Understanding Cache Stampede
The Problem
Assume a popular product is requested thousands of times every minute.
product:1001
Its cache expires at exactly 10:00 AM.
Immediately after expiration:
5000 Requests
|
|
Cache Miss
|
|
5000 Database Calls
The database suddenly receives thousands of requests.

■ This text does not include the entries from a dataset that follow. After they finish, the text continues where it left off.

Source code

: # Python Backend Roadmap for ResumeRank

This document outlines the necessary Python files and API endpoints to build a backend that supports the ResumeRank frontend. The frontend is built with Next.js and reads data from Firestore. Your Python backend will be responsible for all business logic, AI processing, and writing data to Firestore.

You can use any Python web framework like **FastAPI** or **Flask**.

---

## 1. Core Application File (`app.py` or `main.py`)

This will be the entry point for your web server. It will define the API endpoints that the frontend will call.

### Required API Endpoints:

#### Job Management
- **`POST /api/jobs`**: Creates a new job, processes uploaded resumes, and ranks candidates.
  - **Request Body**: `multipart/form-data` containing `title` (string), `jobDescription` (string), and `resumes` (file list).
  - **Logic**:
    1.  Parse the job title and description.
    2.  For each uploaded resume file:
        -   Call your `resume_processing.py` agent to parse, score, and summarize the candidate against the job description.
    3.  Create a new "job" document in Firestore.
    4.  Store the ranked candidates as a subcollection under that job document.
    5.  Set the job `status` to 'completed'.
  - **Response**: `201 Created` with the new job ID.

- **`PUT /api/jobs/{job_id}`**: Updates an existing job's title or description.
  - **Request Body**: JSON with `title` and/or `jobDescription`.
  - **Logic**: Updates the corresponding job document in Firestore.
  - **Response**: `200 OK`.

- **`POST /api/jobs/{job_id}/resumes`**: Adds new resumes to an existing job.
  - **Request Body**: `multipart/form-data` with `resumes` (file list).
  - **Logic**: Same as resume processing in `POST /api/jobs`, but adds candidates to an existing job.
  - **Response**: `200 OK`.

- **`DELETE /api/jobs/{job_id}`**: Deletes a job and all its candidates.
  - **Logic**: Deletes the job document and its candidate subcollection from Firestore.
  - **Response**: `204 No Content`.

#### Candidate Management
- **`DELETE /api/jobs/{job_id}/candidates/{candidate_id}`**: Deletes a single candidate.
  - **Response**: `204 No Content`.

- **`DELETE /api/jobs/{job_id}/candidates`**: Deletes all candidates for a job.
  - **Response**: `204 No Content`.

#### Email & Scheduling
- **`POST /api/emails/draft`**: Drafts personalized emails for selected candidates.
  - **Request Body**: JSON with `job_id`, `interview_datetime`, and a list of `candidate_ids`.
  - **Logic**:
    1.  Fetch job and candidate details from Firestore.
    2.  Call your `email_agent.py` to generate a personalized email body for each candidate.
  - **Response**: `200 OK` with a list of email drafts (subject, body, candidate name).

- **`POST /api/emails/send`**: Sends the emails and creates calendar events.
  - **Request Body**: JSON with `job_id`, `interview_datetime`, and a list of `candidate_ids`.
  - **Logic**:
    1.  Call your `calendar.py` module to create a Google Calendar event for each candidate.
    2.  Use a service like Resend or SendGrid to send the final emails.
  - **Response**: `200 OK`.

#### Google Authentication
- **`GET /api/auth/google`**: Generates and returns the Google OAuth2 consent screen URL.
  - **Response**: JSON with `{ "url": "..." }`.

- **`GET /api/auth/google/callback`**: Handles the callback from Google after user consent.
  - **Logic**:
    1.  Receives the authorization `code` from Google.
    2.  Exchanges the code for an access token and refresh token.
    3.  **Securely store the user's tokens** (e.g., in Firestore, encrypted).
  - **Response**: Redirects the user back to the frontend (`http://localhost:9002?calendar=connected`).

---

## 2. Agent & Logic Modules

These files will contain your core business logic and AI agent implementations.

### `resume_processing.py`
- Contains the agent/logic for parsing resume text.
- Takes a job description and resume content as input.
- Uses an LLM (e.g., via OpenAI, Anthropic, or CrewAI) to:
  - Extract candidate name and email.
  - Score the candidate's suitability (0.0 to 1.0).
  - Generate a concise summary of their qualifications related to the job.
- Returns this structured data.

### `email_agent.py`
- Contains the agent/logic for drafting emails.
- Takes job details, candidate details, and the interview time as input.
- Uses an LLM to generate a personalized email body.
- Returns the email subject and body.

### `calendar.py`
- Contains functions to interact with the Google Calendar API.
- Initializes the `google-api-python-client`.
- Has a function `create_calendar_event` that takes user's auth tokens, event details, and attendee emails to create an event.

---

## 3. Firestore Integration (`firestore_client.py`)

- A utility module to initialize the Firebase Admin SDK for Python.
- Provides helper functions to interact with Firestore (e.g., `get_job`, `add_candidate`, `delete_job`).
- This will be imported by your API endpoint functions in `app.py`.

This phenomenon is called a Cache Stampede.
It can lead to:
- Database overload
- Increased response times
- Service outages
Preventing Cache Stampede Using Distributed Locks
The goal is to allow only one thread to rebuild the cache.
5000 Requests
|
Cache Miss
|
Acquire Lock
|
One Thread Queries Database
|
Populate Cache
|
Release Lock
|
Remaining Threads Read Cache
Implementation:
public Product getProduct(String productId) {
String cacheKey =
"product:" + productId;
Product product =
redisTemplate.opsForValue()
.get(cacheKey);
if(product != null) {
return product;
}
String lockKey =
"lock:" + productId;
Boolean lockAcquired =
redisTemplate.opsForValue()
.setIfAbsent(
lockKey,
"LOCKED",
Duration.ofSeconds(10));
if(Boolean.TRUE.equals(lockAcquired)) {
try {
product = repository
.findById(productId)
.orElse(null);
if(product != null) {
redisTemplate.opsForValue()
.set(
cacheKey,
product,
Duration.ofMinutes(5));
}
return product;
} finally {
redisTemplate.delete(lockKey);
}
} else {
try {
Thread.sleep(200);
} catch (InterruptedException e) {
Thread.currentThread().interrupt();
}
return redisTemplate.opsForValue()
.get(cacheKey);
}
}
Benefits:
- Only one database call
- Prevents database spikes
- Protects backend systems
Randomized TTL Strategy
Another useful technique is adding randomness to expiration times.
Bad:
TTL = 300 Seconds
All records expire simultaneously.
Good:
TTL = 300 + Random(60)
Example:
int ttl =
300 +
ThreadLocalRandom.current()
.nextInt(60);
redisTemplate.opsForValue()
.set(
key,
value,
Duration.ofSeconds(ttl));
Benefits:
- Spreads cache expirations
- Reduces simultaneous cache misses
- Prevents traffic spikes
Monitoring Redis
Track the following metrics:
| Metric | Target |
|---|---|
| Cache Hit Ratio | > 80% |
| Memory Usage | Monitor Continuously |
| Evictions | Minimal |
| Latency | < 5 ms |
| Active Connections | Capacity Based |
Production Architecture
A typical Spring Boot deployment may look like:
Client
|
Load Balancer
|
Spring Boot Pods
|
Redis Cluster
|
Repository Layer
|
Database
All application instances share the same Redis cluster, ensuring cache consistency across pods.
Best Practices
- Use Cache Aside pattern.
- Use meaningful key names.
- Apply TTL to all cache entries.
- Use Redis Cluster in production.
- Monitor cache hit ratio.
- Avoid storing large objects.
- Implement cache invalidation.
- Protect against Cache Stampede.
Conclusion
Redis is one of the most effective ways to improve application performance in Spring Boot microservices. By introducing Redis between the Service and Repository layers, applications can significantly reduce database traffic, improve response times, and scale efficiently.
When combined with proper TTL strategies, cache invalidation mechanisms, and stampede prevention techniques, Redis becomes a powerful foundation for building resilient and high-performance distributed systems.